To further verify the effect of Cre/LoxP system-mediated tBid overexpression on induction of cell apoptosis, we assessed its effect on the pro-apoptotic signaling pathway. The results showed that the co-infection of Ad-CD133-Cre and Ad-CMV-LoxP-Neo-LoxP-tBid significantly upregulated the release of cytochrome c from mitochondria to the cytosol compared with the other groups (Fig. 3A and B). Furthermore, the activated forms of caspase-9 and caspase-3 (Fig. 3C) were also significantly upregulated by co-infection of Ad-CD133-Cre and Ad-CMV-LoxP-Neo-LoxP-tBid in the CD133⁺ ovarian cancer stem cells.
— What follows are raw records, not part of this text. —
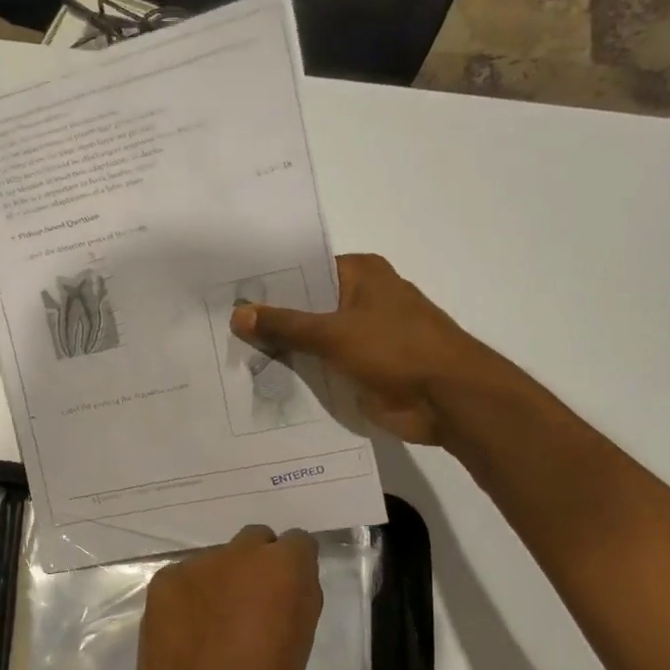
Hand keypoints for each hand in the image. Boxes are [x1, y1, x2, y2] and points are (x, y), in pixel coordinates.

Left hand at [122, 526, 323, 669]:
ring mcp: (196, 564)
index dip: (294, 566)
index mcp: (283, 567)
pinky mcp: (164, 580)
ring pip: (217, 560)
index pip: (298, 543)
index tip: (287, 590)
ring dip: (220, 580)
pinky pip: (185, 577)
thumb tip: (288, 581)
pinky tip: (187, 628)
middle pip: (255, 541)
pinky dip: (190, 595)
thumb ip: (297, 598)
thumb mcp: (300, 643)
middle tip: (250, 603)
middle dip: (256, 564)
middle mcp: (239, 552)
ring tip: (214, 622)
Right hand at [230, 253, 477, 444]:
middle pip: (305, 306)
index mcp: (361, 274)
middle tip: (221, 328)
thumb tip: (238, 314)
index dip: (268, 284)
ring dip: (283, 351)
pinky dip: (300, 374)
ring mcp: (363, 336)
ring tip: (231, 356)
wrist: (448, 399)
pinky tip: (262, 382)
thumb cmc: (396, 349)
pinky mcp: (362, 369)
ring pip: (312, 340)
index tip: (228, 295)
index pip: (303, 271)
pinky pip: (322, 368)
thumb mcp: (333, 332)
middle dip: (270, 320)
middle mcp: (362, 299)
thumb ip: (284, 324)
Taken together, these results indicated that the Cre/LoxP system-mediated tBid overexpression significantly activated the pro-apoptotic signaling pathway in the CD133⁺ ovarian cancer stem cells.
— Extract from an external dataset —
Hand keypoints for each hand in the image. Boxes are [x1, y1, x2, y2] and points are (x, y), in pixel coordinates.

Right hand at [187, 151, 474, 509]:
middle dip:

To further determine the efficiency of Cre/LoxP system-mediated tBid overexpression in gene therapy against ovarian cancer, we investigated the effect of Cre/LoxP system-mediated tBid overexpression on cisplatin-induced cytotoxicity. The results showed that cisplatin treatment inhibited the growth and viability of CD133⁺ ovarian cancer stem cells, and that the single infection of Ad-CD133-Cre or Ad-CMV-LoxP-Neo-LoxP-tBid had no obvious effect on cisplatin-induced cytotoxicity (Fig. 4A). However, co-infection with Ad-CD133-Cre and Ad-CMV-LoxP-Neo-LoxP-tBid significantly augmented the cytotoxic effect of cisplatin in the CD133⁺ ovarian cancer stem cells (Fig. 4A). Furthermore, cisplatin-induced cell apoptosis was also enhanced by co-infection with Ad-CD133-Cre and Ad-CMV-LoxP-Neo-LoxP-tBid in comparison with single infection of Ad-CD133-Cre or Ad-CMV-LoxP-Neo-LoxP-tBid (Fig. 4B-E). Taken together, these results suggested that Cre/LoxP system-mediated tBid overexpression increased the sensitivity of CD133⁺ ovarian cancer stem cells to cisplatin.

To further confirm the antitumor effect of Cre/LoxP system-mediated tBid overexpression against CD133⁺ ovarian cancer stem cells, we subcutaneously inoculated the tumor cells into SCID mice. The recombinant adenoviruses were intratumorally injected into the mice and the tumor volume was monitored. The results showed that the single infection of Ad-CD133-Cre or Ad-CMV-LoxP-Neo-LoxP-tBid had no obvious effect on tumor growth compared with the non-infected control group (Fig. 5A). As expected, the co-infection of Ad-CD133-Cre and Ad-CMV-LoxP-Neo-LoxP-tBid significantly suppressed tumor growth compared with the other groups (Fig. 5A). TUNEL assay showed that the apoptotic cells were not significantly altered in the Ad-CD133-Cre or Ad-CMV-LoxP-Neo-LoxP-tBid single-infected group, but markedly increased in the Ad-CD133-Cre and Ad-CMV-LoxP-Neo-LoxP-tBid co-infected group (Fig. 5B). By analysis of xenograft tumor tissues, we found that tBid was overexpressed in the Ad-CD133-Cre and Ad-CMV-LoxP-Neo-LoxP-tBid co-infected group (Fig. 5C and D). Moreover, caspase-3 activity was also markedly upregulated by co-infection with Ad-CD133-Cre and Ad-CMV-LoxP-Neo-LoxP-tBid (Fig. 5C and D). Taken together, these results revealed that Cre/LoxP system-mediated tBid overexpression triggered cell apoptosis and suppressed tumor growth in vivo.